Source material: Begin
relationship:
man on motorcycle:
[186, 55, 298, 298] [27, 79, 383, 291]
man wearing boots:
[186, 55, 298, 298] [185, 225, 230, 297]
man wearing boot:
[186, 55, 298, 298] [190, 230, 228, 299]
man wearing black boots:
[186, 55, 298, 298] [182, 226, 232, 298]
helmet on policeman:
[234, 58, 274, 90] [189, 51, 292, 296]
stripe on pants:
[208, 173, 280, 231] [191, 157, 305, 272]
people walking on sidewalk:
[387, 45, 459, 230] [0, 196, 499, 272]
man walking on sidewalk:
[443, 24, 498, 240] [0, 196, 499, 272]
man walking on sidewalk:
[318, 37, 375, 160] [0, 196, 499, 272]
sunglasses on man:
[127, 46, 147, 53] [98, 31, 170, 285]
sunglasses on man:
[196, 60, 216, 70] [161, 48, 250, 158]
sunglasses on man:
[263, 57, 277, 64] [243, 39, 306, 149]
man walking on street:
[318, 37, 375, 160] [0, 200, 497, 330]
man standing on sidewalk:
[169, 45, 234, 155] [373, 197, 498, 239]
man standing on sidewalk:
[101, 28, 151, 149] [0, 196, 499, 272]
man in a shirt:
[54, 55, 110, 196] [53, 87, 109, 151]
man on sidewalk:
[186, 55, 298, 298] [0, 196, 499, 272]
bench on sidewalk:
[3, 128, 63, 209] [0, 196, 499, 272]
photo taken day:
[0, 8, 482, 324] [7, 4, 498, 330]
Source material: End
Source material: Begin
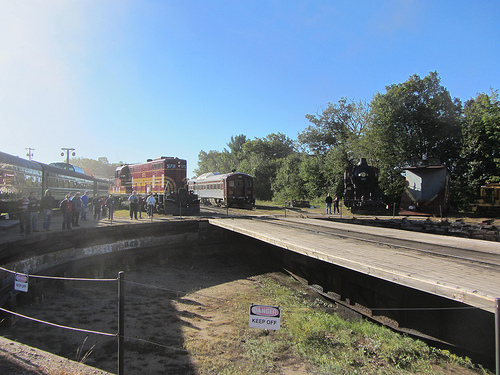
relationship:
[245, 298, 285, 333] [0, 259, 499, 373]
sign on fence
Source material: End
Return each line of the material above that contains the word "walking".

people walking on sidewalk:
man walking on sidewalk:
man walking on sidewalk:
man walking on street:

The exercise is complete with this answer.